Some quick Google searches didn’t really bring up a lot of results, so I went to the Saskatchewan provincial archives and there it was: Women’s Land Army in British Columbia [during the] Second World War. “Bingo,” I said and I decided I would do my master’s degree on it.

When it was done, my supervisor said that it could be a book. I reached out to McGill-Queen’s University Press, and the rest is history.

On B.C. farming before WW II

There was almost a college-girl elite to women picking fruit in B.C. during the First World War because there had been an [earlier] influx of gentleman farmers. These were very wealthy young men who came over from Britain to start fruit orchards in the Okanagan region, and who brought with them this elitist culture.

When the young men went off to war, women from high social standings came in to fill the void. They would come out with a matron who took care of them. They would then pick fruit and attend parties.

B.C., however, really changed in the inter-war period. The gentleman farmer era came to a close. Men came back from the war, and they didn’t really want to go back to orchard life. Instead, other people—Polish immigrants, Doukhobors [an ethno-religious group of Russian origin] and Japanese-Canadians—took it over, all trying to eke out a living.

When the Second World War began and authorities were asking B.C. women to serve, the young women of the region wanted to get out. They wanted to find better-paying work along the coast where the shipyards were, many of which were offering an equal wage to men. Meanwhile, women along the coast showed no interest in moving inland to regions that were isolated.

On the mobilization of Prairie women

A very different group of people had settled in the Prairie provinces. They knew that farming was what they had immigrated for. They started homesteads, had children, then encountered a serious lack of ability to grow anything, especially in Palliser’s Triangle, the southern part of Saskatchewan into Alberta.

The Great Depression may have exacerbated things, but there was already a serious lack of anything really growing from the 1920s onward.

It was horrific. People were starving and hopeless. By the time the Second World War started, however, the women saw an opportunity to travel and conduct work for a wage when they were already doing the same job for free on their own farms. It sounded so appealing that they came out in droves.

On the B.C. farmerette program of WW II

There were women who were transferred by train all the way across two provinces, bringing their supplies with them. They were dropped off at a train station, picked up by one of the farm labour program representatives, and taken to these little shacks—and really, shacks are what they were.

Every day, a farmer would come and request, say, 12 labourers. Twelve women would then get on the truck with him and go to his orchard or field and work. Sometimes, they were climbing ladders and they were often carrying big baskets around their neck and shoulders. At the end of the day, they were paid before returning to their shacks, and the food they were given was any extra produce from the day’s harvest. A lot of women survived on fruits and vegetables.

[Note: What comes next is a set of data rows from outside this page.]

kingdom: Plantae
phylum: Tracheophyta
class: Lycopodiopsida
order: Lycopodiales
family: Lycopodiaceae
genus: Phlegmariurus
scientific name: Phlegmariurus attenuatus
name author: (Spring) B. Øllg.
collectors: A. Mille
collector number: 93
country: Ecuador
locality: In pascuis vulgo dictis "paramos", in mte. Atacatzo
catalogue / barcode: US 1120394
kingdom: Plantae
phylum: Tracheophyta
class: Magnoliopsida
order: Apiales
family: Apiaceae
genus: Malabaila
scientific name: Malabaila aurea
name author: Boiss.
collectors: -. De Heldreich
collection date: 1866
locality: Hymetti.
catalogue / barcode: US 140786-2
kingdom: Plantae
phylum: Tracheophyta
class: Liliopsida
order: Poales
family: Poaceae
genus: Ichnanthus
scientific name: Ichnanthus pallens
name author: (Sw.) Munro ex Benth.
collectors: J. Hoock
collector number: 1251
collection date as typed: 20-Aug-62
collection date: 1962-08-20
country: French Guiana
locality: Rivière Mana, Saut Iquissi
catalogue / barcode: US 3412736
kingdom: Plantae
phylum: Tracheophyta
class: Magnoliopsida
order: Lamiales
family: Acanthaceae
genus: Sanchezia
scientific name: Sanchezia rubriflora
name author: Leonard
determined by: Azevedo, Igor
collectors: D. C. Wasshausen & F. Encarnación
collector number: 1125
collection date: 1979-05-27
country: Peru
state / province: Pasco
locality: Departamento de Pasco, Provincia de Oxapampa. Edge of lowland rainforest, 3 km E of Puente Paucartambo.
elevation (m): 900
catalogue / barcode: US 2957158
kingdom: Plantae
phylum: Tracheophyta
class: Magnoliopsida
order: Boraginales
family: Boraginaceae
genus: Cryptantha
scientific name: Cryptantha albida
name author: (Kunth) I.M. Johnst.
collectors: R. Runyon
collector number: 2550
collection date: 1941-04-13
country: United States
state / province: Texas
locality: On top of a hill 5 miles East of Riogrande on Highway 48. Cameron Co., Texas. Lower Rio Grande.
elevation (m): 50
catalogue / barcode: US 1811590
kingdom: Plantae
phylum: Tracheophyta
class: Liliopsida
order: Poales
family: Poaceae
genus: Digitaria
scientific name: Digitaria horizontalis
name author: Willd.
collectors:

If I argued anything in the book, it was that they certainly left a legacy and that it shaped and redefined and expanded the roles and identities of these women and girls. Their stories are equally powerful—but in different ways—to the wartime women we hear about more regularly, such as Rosie the Riveter.

Lonie’s latest book, A Vacation for Victory. [McGill-Queen’s University Press]

On highlighting their service in print

One of the biggest challenges was finding their voices. There aren’t many first-hand accounts from these women when they were actually there, but you certainly see what they achieved in photographs. You also hear it in oral history, in stories passed down through their children and grandchildren.

It’s interesting because they had remarkably positive stories. Of course, nothing is perfect—they didn’t always have sunny days, so to speak—but their recollections are still so positive, with friendships that lasted a long time.

I don’t think there’s any one reason that they’ve been forgotten for so long, but I think it’s time that changed. It’s about peeling back those layers, finding those stories, and making sure they’re told.

This interview has been edited for brevity and clarity.